她忙不迭改口,解释,“小姐不许奴婢请太医。”
剧烈起伏的情绪,承受不住打击,加上泡了冰冷湖水。
其实史依澜去承棠殿时,就已经发了低烧。
或许是不愿清醒过来面对现实,史依澜不准锁心去请太医给她治疗。
锁心不敢违抗史依澜的命令,光搁那儿干着急。
不停地给史依澜敷冷毛巾,物理降温。
盛达公公眉头皱的更深了,“史氏不让你去,你便不去了?”
“咱家是不是还得夸你一句‘听话’?”
人命关天,搞不好是要出大事的。
虽说史氏被废,但也不能眼睁睁让她死在东宫。
传言出去,指不定掀起什么流言蜚语。
太子殿下虐待前嫡妻?这话可不好听。
盛达公公见锁心都要哭出来了,无奈的摇摇头,也不再为难。
转头吩咐道:“来人啊,去请太医,替沈氏诊治。
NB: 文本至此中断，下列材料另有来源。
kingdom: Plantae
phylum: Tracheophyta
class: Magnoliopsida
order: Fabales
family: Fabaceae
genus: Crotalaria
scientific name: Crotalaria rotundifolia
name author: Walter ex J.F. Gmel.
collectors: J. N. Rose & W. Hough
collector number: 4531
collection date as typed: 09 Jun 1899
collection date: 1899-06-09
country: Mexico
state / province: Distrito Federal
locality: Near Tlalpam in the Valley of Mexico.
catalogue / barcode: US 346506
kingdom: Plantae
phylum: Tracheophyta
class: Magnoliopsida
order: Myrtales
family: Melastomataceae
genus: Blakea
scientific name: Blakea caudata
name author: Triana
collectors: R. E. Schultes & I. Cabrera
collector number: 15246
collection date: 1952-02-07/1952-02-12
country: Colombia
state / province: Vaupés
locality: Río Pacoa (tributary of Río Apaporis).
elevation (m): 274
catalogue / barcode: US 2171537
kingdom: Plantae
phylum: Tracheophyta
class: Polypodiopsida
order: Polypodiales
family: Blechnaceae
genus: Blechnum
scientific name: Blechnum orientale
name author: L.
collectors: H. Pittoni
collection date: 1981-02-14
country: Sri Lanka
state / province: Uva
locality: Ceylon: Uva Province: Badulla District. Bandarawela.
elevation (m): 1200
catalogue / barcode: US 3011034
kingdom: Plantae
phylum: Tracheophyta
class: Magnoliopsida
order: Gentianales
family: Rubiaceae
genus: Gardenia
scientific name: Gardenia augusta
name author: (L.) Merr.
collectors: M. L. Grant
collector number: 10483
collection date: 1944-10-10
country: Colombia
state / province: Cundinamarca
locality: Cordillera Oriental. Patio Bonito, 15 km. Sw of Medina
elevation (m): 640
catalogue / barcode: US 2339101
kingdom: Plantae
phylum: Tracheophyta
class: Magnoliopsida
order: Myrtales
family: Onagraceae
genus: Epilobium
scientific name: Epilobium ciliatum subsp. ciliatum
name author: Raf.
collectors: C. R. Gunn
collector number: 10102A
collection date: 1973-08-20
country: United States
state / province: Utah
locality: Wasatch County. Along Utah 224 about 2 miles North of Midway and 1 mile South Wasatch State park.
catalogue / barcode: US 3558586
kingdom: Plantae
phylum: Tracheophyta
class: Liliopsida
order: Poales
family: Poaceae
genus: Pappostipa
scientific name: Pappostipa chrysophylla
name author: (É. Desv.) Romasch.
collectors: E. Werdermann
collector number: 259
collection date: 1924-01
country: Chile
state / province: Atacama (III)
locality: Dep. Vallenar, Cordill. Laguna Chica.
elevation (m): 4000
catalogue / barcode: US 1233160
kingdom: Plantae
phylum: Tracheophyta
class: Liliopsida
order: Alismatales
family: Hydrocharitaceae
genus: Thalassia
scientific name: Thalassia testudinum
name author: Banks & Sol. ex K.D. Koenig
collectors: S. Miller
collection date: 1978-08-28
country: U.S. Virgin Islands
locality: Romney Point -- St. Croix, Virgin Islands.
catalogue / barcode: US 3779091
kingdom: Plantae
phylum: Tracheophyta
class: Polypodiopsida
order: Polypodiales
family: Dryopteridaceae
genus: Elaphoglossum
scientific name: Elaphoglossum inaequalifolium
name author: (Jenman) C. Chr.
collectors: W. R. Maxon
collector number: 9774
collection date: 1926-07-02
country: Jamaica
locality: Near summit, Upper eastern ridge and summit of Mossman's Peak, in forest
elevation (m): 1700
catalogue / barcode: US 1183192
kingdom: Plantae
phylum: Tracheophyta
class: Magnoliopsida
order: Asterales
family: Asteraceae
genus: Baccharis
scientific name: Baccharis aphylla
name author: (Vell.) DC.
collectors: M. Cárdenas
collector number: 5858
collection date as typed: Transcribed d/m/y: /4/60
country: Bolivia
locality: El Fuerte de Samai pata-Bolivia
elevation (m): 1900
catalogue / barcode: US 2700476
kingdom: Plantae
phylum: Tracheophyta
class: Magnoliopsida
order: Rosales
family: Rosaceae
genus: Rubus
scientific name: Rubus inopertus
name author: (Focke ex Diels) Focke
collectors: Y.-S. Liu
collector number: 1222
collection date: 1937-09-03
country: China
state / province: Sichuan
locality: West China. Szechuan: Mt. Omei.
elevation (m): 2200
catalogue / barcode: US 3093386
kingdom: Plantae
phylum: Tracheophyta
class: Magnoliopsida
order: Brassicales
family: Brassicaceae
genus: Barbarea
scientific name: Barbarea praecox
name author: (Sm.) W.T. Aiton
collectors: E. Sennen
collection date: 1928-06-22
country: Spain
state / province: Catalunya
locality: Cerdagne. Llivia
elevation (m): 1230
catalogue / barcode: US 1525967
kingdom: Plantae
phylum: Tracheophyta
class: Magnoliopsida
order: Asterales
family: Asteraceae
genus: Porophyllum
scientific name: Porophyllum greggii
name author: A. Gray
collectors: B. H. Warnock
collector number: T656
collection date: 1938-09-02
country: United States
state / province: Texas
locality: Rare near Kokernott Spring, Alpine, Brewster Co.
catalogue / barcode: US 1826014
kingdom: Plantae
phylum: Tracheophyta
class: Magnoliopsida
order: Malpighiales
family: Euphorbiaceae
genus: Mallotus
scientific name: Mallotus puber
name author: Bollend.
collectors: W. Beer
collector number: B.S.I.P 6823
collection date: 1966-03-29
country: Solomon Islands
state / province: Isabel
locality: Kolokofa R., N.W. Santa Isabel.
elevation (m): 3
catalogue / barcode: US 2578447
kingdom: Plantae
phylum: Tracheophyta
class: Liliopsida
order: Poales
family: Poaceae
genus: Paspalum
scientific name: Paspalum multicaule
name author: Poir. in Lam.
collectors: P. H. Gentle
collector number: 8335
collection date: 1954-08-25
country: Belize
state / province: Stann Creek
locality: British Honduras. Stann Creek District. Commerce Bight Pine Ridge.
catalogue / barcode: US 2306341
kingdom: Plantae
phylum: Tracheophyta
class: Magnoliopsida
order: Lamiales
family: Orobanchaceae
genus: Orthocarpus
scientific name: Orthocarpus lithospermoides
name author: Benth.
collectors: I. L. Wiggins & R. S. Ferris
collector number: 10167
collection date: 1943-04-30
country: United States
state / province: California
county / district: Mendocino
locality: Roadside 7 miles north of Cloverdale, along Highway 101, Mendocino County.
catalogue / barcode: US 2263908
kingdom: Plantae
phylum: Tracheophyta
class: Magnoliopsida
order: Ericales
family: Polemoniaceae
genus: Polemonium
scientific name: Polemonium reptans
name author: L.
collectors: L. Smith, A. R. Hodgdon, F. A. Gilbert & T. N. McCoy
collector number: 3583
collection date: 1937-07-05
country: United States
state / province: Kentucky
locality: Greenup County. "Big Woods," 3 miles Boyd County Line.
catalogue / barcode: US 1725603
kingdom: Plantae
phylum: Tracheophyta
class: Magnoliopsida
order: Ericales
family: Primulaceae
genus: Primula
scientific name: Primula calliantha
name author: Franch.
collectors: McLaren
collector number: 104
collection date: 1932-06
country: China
”
底下小太监得令,丝毫不敢犹豫。
锁心喜极而泣,不停地向盛达公公道谢。
盛达公公甩了甩手上的拂尘,不甚在意道:“咱家也是按吩咐办事,陛下有令,着史氏三日内离开皇宫,前往青台寺。”
“身子好不了,行路也困难。”
锁心脸上的喜色一点点消退,最终,红着眼眶低声说‘是’。
“你呀,也是个可怜的,摊上这么一个主子。”
锁心勉强扯出一抹笑,笑得比哭还难看。
“这是奴婢的命,怨不得。”
盛达公公惋惜,但也只能惋惜一句。
宫里就是这样。
奴才的命轻贱,余生能不能博得一个好前程,挣得好造化,全凭自己跟了什么样的主子。